Make sure you get to Tio Bob's. Lunch on the top of the mountain offering spectacular views of the resort.


  • The skiing is great, the resort is filled with open flowing runs. The most enjoyable aspect are the off-piste powder hunting, easily accessed by screeing from the lifts. The Roca Jack, Condor and one new one the name escapes me are the world's only sling shot lifts (aka va et vient). It's not a regular chair lift, it actually looks like a giant slingshot. There are runs for beginners and pros alike, but timorous intermediates may find they spend more time in the bar and restaurant than on the relatively few slopes that are prepared for their ilk. Incidentally the word "queue" doesn't exist hereabouts.
  • Backcountry skiing and snowboarding is very possible. You'll find great open powder slopes right by the road. Competition from other backcountry hikers is non-existent. Bring appropriate avalanche rescue equipment. Beware that most of the runs is concave and gets very steep at the top. Be careful. You can supposedly check conditions with the resort before setting out. They operate heli-skiing.
  • Pool bathing. There is an outdoor pool in the resort. It is heated through the mountains own geo-thermal heat, and it's a relaxing alternative to skiing. And was populated by the boys and girls of MTV Brasil on my last visit. Not exactly relaxing, but definitely an alternative to "feeling the powder of the Andes".
  • Helicopter sightseeing seeing the altimeter in 5 digits when you are still on the ground sets the tone nicely and Aconcagua close-up is quite something.



Cigarettes before you get here, if they close the road due to snow you may find smokes get rationed, having a supply of your own will (1) keep you sane if you are fond of the evil weed, and (2) make you extremely popular in the bar and club.


  • Hotel Portillo is all-inclusive with food and non-alcoholic drinks.
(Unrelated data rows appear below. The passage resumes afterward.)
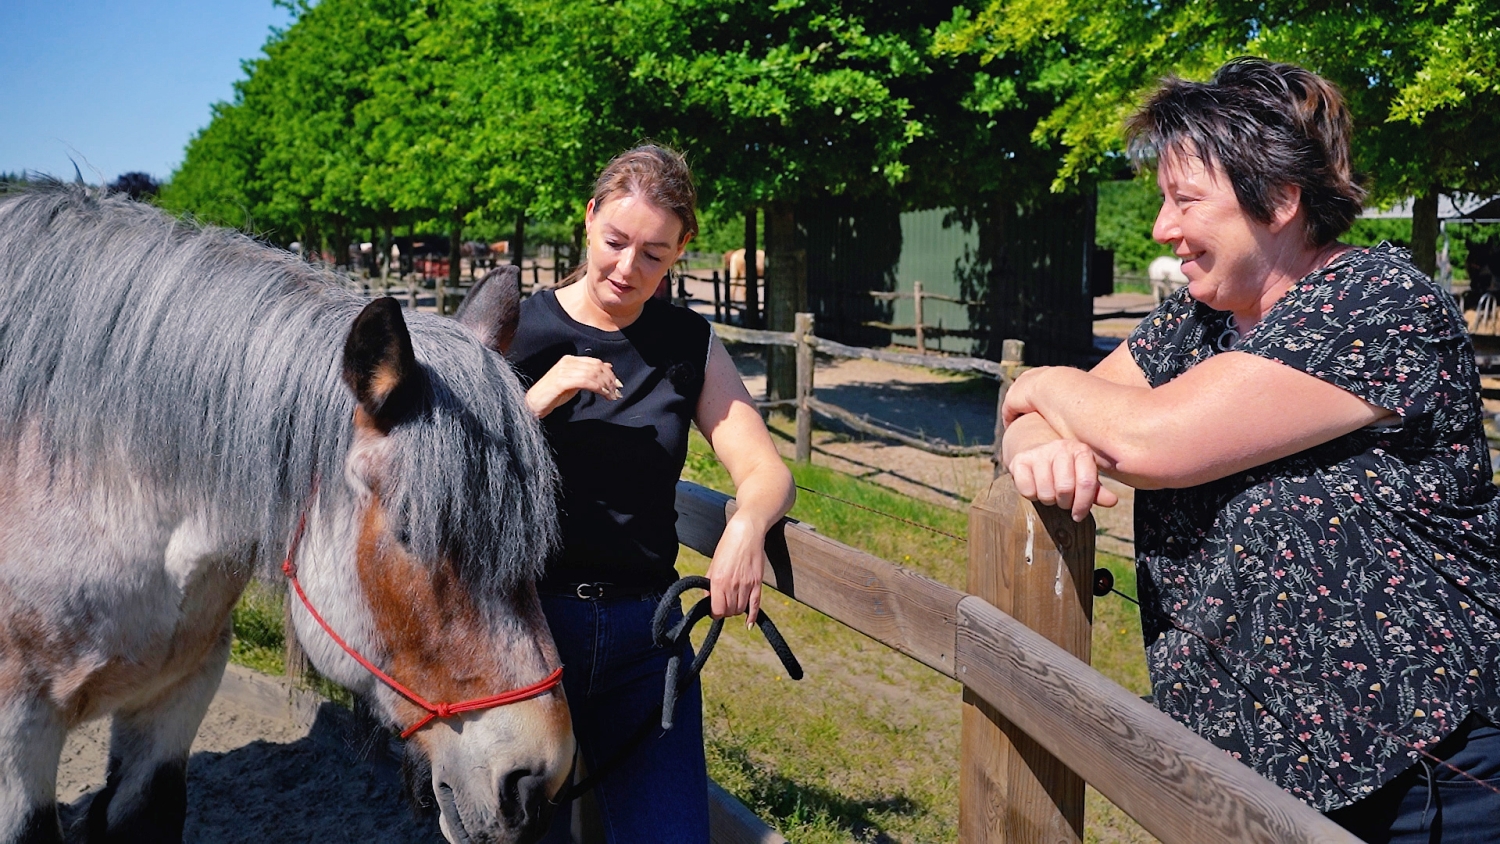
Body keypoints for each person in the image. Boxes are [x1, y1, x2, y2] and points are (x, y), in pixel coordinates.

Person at [1001, 58, 1500, 840]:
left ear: (1282, 199)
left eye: (1185, 201)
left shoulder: (1377, 303)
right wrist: (1034, 431)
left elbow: (1146, 440)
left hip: (1431, 778)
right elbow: (1058, 416)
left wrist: (1037, 383)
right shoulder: (1196, 320)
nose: (1163, 227)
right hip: (1241, 776)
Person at [505, 144, 795, 843]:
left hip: (648, 637)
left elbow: (765, 469)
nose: (628, 270)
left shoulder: (685, 341)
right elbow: (434, 457)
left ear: (683, 249)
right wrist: (535, 398)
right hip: (524, 633)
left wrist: (746, 528)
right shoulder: (514, 327)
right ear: (589, 217)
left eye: (655, 256)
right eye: (616, 242)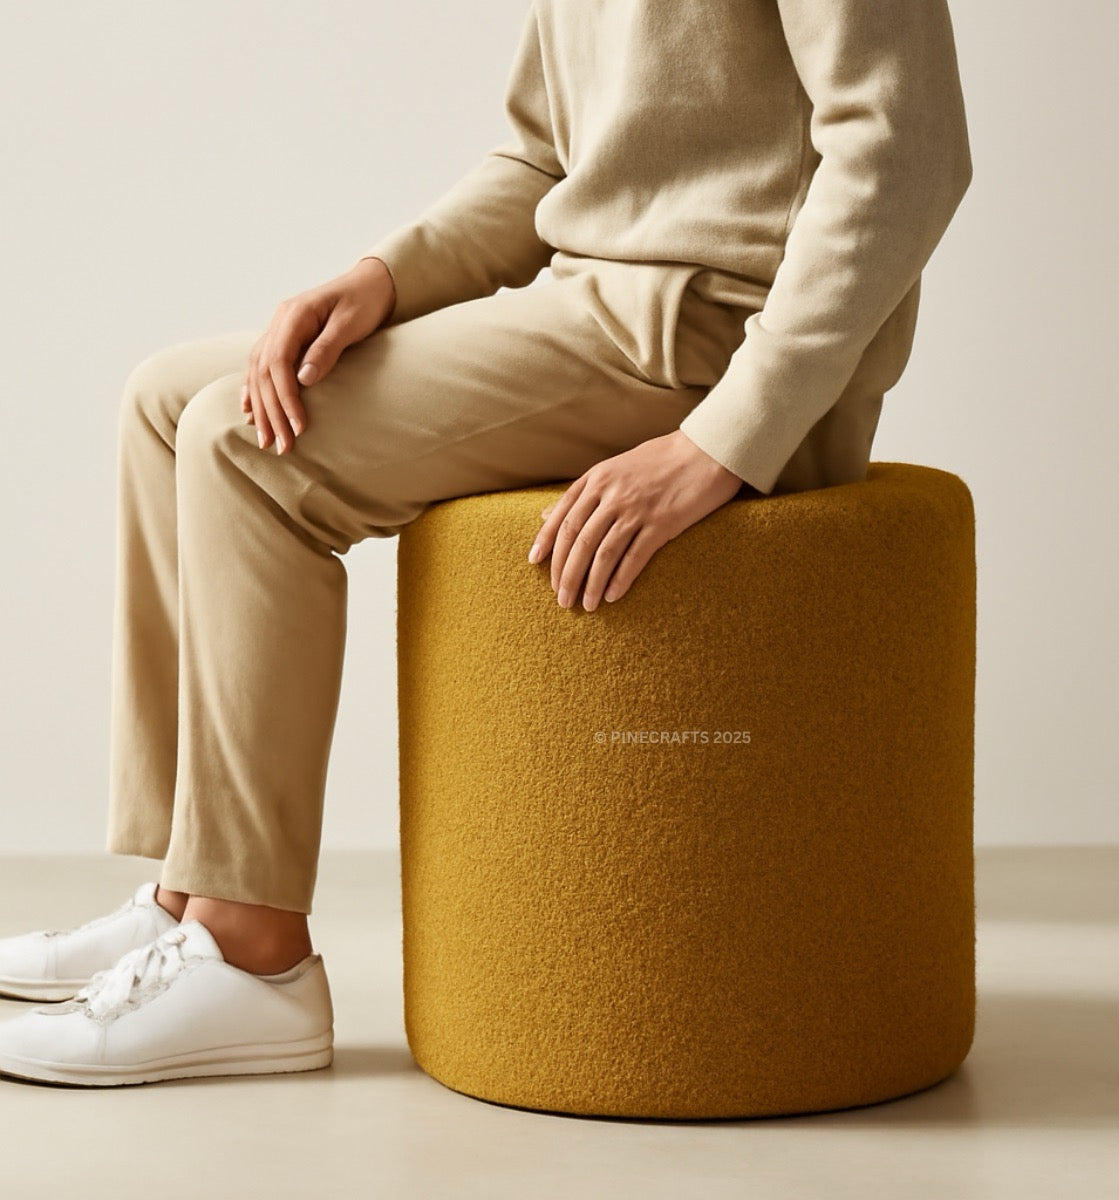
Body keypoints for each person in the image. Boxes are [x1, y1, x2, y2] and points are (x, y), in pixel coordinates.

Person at [0, 0, 972, 1087]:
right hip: (597, 306)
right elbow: (545, 158)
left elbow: (908, 150)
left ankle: (251, 951)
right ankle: (188, 895)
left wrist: (727, 438)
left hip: (715, 331)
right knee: (163, 403)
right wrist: (385, 276)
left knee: (243, 447)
The meals are spectacular and the attention to detail reflect the amount you pay. They offer four meals a day and give you one free lunch at Tio Bobs where you can try their Parillada. Service is efficient to the point of comicality: they'll get you through 3 courses in 40 minutes.
  • The closest supermarkets are in Los Andes. Stock up here if self-catering. The minimarkets and Copec service station halfway sell snacks for double the price in Los Andes.
  • 1 Tio Bobs (top of the Plateau ski lift). Mountain restaurant



Don't leave Portillo with out having quite a few Pisco Sours. It's a Chilean speciality and the mascot of the mountain. It's made from grapes along the lines of Brandy. There is a bar in the hotel.

The Posada is the spot where all the locals hang out. It's right outside the hotel and half the price. Gets busy after midnight when the workers get off for the night.




  • 1 Hotel Portillo. It is the only hotel in the resort. You can stay at the deluxe hotel or the hostel.



There is no organized camping close to the slopes. When going backcountry you'll find most flat spaces along the noisy road. Toilets are available in the hotel for non-guests. Bring warm sleeping gear in winter.

Go next


If you've got the wonga and the weather's right for it, take the helicopter transfer. Just don't touch the quick release door lever.